* begin Given records *

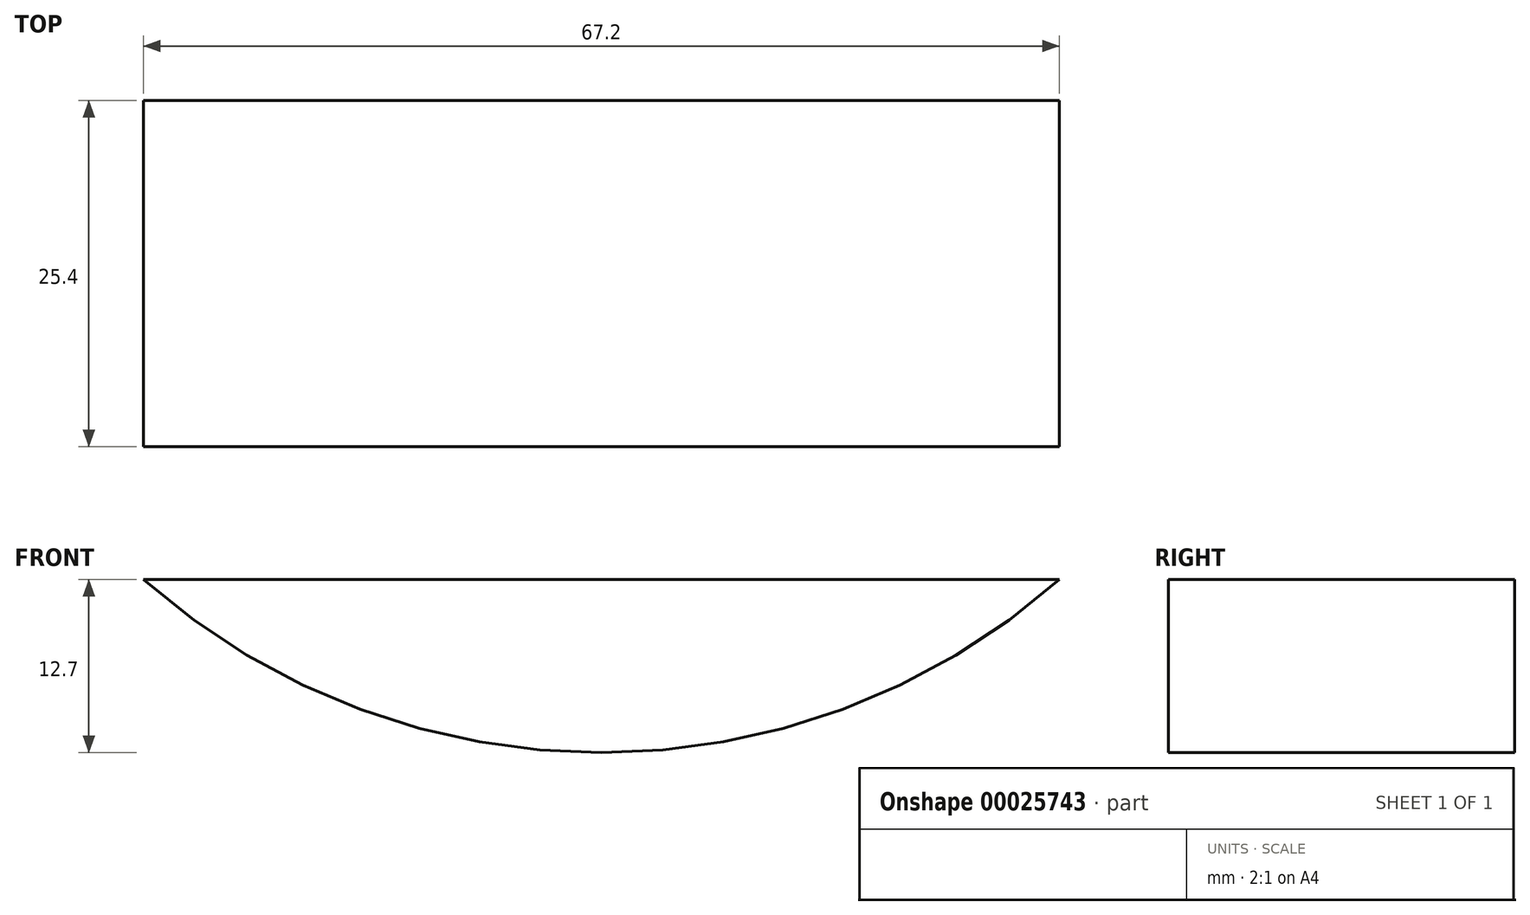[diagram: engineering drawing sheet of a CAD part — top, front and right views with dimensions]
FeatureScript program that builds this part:
annotation { "Feature Type Name" : "Feature", "Feature Type Description" : "" }
export const myFeature = defineFeature(function(context is Context, id is Id, definition is map)
    precondition{}
    {
        {
            var Q0;
            Q0=qCreatedBy(makeId("Front.planeOp"),FACE);
            var sketch = newSketch(context, id + "F0", { "sketchPlane" : qUnion([Q0])});
            skCircle(sketch, "E0", {"center": v(0, 0) * mm, "radius": 50.8 * mm});
            skLineSegment(sketch, "E1", {"start": v(0, -50.8) * mm, "end": v(139.61, -50.8) * mm});
            skCircle(sketch, "E2", {"center": v(84.02, 38.1) * mm, "radius": 38.1 * mm});
            skLineSegment(sketch, "E3", {"start": v(139.2, -38.1) * mm, "end": v(-114.53, -38.1) * mm});
            skSolve(sketch);
        }
        {
            var Q0;
            {var subQ0=sQuery(id+"F0.wireOp",EDGE,"E3");var subQ1=sQuery(id+"F0.wireOp",EDGE,"E0");var subQ3=makeQuery(id+"F0.imprint","INTERSECT",VERTEX,{"disambiguationData":[OD(0.0)],"derivedFrom":[subQ1,subQ0]});Q0=makeQuery(id+"F0.imprint","IMPRINT",FACE,{"disambiguationData":[TD([[makeQuery(id+"F0.imprint","IMPRINT",EDGE,{"disambiguationData":[TD([[subQ3,1.0]])],"derivedFrom":subQ1}),1.0]])]});}
            var Q1;
            {var subQ1=sQuery(id+"F0.wireOp",EDGE,"E0");var subQ4=makeQuery(id+"F0.imprint","IMPRINT",VERTEX,{"derivedFrom":subQ1});Q1=makeQuery(id+"F0.imprint","IMPRINT",FACE,{"disambiguationData":[TD([[makeQuery(id+"F0.imprint","IMPRINT",EDGE,{"disambiguationData":[TD([[subQ4,1.0]])],"derivedFrom":subQ1}),1.0]])]});}
            extrude(context, id + "F1", {"entities" : qUnion([Q0, Q1]), "depth" : 25.4 * mm});
        }
    });
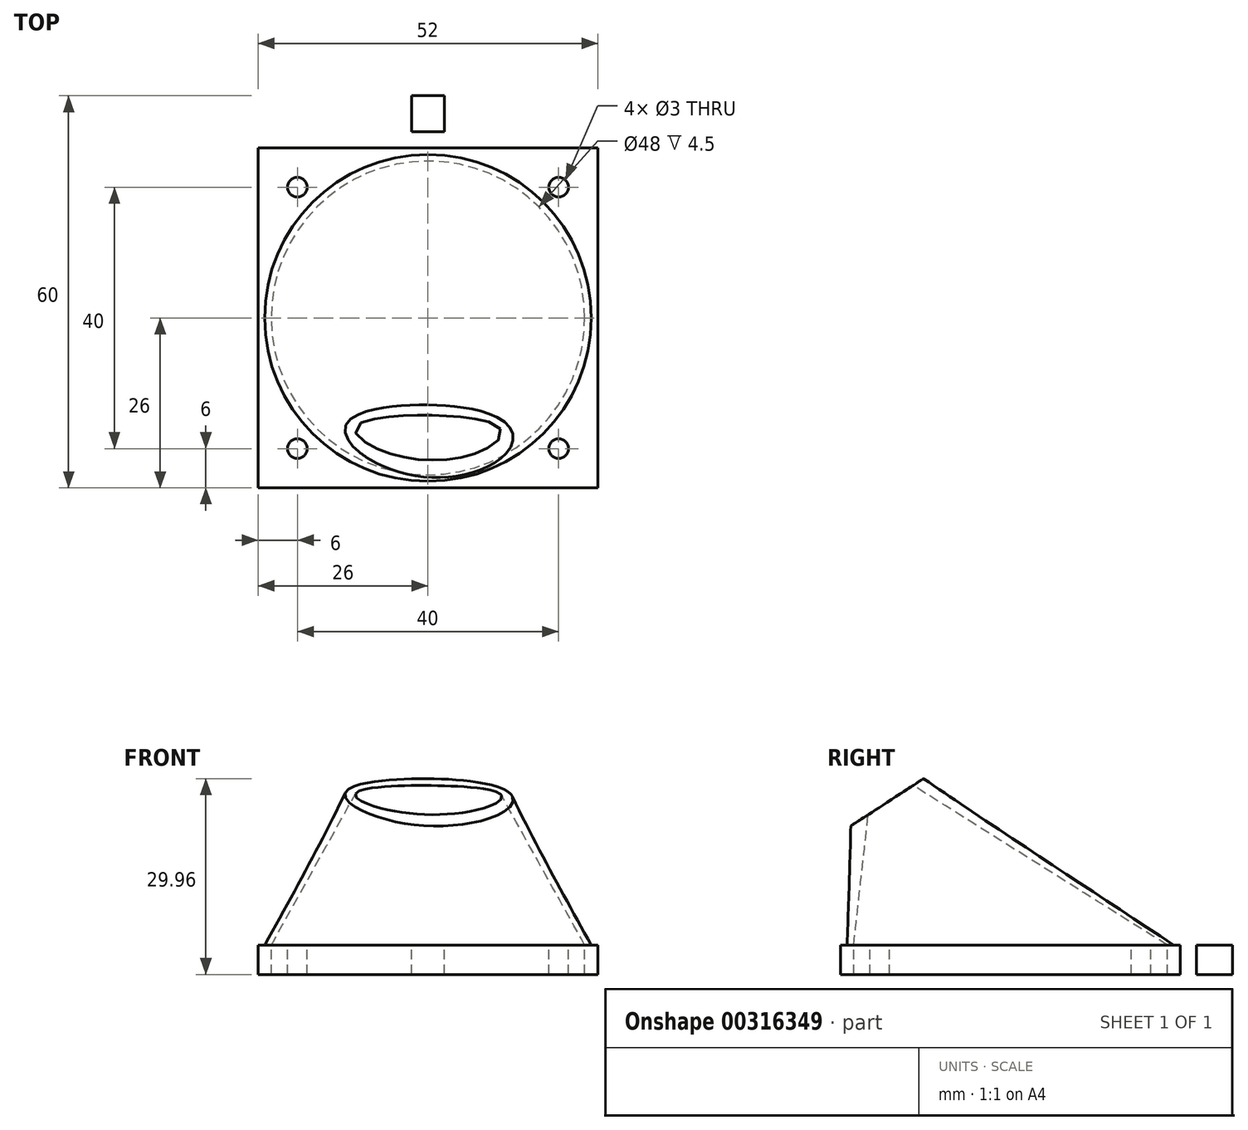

* end Given records *

#### Written task
Arrange every line of the entries above as a Markdown table with the columns Row and Line, numbering the rows and skipping blank lines. Leave out the pictures.

#### Result below
| Row | Line |
|---|---|
| 1 | [diagram: engineering drawing sheet of a CAD part — top, front and right views with dimensions] |
| 2 | FeatureScript program that builds this part: |
| 3 | annotation { "Feature Type Name" : "Feature", "Feature Type Description" : "" } |
| 4 | export const myFeature = defineFeature(function(context is Context, id is Id, definition is map) |
| 5 |     precondition{} |
| 6 |     { |
| 7 |         { |
| 8 |             var Q0; |
| 9 |             Q0=qCreatedBy(makeId("Front.planeOp"),FACE); |
| 10 |             var sketch = newSketch(context, id + "F0", { "sketchPlane" : qUnion([Q0])}); |
| 11 |             skCircle(sketch, "E0", {"center": v(0, 0) * mm, "radius": 50.8 * mm}); |
| 12 |             skLineSegment(sketch, "E1", {"start": v(0, -50.8) * mm, "end": v(139.61, -50.8) * mm}); |
| 13 |             skCircle(sketch, "E2", {"center": v(84.02, 38.1) * mm, "radius": 38.1 * mm}); |
| 14 |             skLineSegment(sketch, "E3", {"start": v(139.2, -38.1) * mm, "end": v(-114.53, -38.1) * mm}); |
| 15 |             skSolve(sketch); |
| 16 |         } |
| 17 |         { |
| 18 |             var Q0; |
| 19 |             {var subQ0=sQuery(id+"F0.wireOp",EDGE,"E3");var subQ1=sQuery(id+"F0.wireOp",EDGE,"E0");var subQ3=makeQuery(id+"F0.imprint","INTERSECT",VERTEX,{"disambiguationData":[OD(0.0)],"derivedFrom":[subQ1,subQ0]});Q0=makeQuery(id+"F0.imprint","IMPRINT",FACE,{"disambiguationData":[TD([[makeQuery(id+"F0.imprint","IMPRINT",EDGE,{"disambiguationData":[TD([[subQ3,1.0]])],"derivedFrom":subQ1}),1.0]])]});} |
| 20 |             var Q1; |
| 21 |             {var subQ1=sQuery(id+"F0.wireOp",EDGE,"E0");var subQ4=makeQuery(id+"F0.imprint","IMPRINT",VERTEX,{"derivedFrom":subQ1});Q1=makeQuery(id+"F0.imprint","IMPRINT",FACE,{"disambiguationData":[TD([[makeQuery(id+"F0.imprint","IMPRINT",EDGE,{"disambiguationData":[TD([[subQ4,1.0]])],"derivedFrom":subQ1}),1.0]])]});} |
| 22 |             extrude(context, id + "F1", {"entities" : qUnion([Q0, Q1]), "depth" : 25.4 * mm}); |
| 23 |         } |
| 24 |     }); |